Last week, state airline Air Koryo flew to Vladivostok and Beijing for the first time in years. This week, North Korea’s authorities allowed compatriots back into the country who had not been able to visit their families for three and a half years due to the strict corona policy. And recently you can see North Koreans on international sports fields again.

North Korea, for example, seems to want to take part in qualifying for the 2026 World Cup in the USA, Canada and Mexico. In that, the country would meet Japan, among others, and that means that if North Korea’s national team is to retain its home field advantage, the regime must also allow foreigners from an enemy nation to cross the border.

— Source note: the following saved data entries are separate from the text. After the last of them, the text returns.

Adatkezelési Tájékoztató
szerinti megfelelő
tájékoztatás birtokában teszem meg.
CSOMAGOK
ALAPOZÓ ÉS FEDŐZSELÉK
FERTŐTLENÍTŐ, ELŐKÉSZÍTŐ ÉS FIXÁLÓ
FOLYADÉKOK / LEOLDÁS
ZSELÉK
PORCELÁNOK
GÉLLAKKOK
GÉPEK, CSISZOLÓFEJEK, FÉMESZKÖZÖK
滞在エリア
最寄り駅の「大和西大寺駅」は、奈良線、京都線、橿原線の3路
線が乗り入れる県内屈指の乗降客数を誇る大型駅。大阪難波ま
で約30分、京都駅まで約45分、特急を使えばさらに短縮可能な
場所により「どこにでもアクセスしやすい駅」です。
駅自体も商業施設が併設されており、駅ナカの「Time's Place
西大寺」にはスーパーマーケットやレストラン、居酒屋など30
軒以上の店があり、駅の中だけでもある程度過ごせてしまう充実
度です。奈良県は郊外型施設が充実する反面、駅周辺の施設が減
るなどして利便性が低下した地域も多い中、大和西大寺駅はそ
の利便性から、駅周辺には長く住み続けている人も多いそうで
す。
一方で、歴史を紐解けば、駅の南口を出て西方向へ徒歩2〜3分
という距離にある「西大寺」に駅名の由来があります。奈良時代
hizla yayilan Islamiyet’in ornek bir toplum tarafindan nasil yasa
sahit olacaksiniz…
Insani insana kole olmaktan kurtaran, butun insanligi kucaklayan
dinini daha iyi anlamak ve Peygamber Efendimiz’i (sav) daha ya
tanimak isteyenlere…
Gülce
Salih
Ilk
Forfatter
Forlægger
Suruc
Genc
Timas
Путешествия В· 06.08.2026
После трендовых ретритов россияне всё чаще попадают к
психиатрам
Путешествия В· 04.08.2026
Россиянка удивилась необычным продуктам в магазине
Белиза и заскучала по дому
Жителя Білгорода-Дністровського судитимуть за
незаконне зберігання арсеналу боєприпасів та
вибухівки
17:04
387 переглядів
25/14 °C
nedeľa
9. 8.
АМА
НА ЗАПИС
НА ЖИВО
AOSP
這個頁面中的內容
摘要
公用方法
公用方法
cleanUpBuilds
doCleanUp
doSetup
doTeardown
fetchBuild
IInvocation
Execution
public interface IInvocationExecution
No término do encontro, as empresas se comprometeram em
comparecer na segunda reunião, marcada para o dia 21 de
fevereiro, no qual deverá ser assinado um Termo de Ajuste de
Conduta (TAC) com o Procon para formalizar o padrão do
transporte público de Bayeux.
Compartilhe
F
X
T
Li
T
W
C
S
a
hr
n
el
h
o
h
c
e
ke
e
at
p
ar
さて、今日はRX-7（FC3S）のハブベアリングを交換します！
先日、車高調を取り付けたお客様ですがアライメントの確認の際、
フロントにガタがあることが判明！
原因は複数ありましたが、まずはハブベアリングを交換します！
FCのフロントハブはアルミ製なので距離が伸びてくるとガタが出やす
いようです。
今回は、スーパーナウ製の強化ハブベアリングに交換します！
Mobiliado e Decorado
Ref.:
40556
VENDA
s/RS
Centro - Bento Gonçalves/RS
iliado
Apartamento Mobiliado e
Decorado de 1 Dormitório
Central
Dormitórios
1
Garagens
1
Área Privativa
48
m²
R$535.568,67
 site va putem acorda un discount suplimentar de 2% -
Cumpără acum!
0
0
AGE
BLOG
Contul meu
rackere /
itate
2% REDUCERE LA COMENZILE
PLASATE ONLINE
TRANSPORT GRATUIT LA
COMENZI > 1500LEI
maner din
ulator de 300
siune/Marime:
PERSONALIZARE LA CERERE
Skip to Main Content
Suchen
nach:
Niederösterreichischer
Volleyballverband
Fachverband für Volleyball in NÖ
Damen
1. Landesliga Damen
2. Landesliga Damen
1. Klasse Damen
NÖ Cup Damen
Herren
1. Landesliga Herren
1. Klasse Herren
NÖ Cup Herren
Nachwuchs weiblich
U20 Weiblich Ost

What the development means for North Korea’s diplomatic relations is not yet clear. Can nations like Germany soon move into their embassy in Pyongyang again? Can the malnourished people in the country hope for international help again soon? Basically, the lockdown wasn’t bad for Kim Jong-un’s interests. She helped him to shut out Western influences. Because of the UN sanctions, Kim Jong-un cannot expect much positive things from the rest of the world anyway. And because of China’s unconditional support, he doesn’t feel any pressure to quickly open his country to expats.

Andrei Lankov, a North Korea expert from Kookmin University in Seoul, therefore expects “many months, maybe even a year or more” before North Korea’s border policy really changes. “Foreigners shouldn’t pack in a hurry,” Lankov writes in the specialist portal NK News, and even if they were allowed to return, they would have to reckon with dramatic restrictions in everyday life.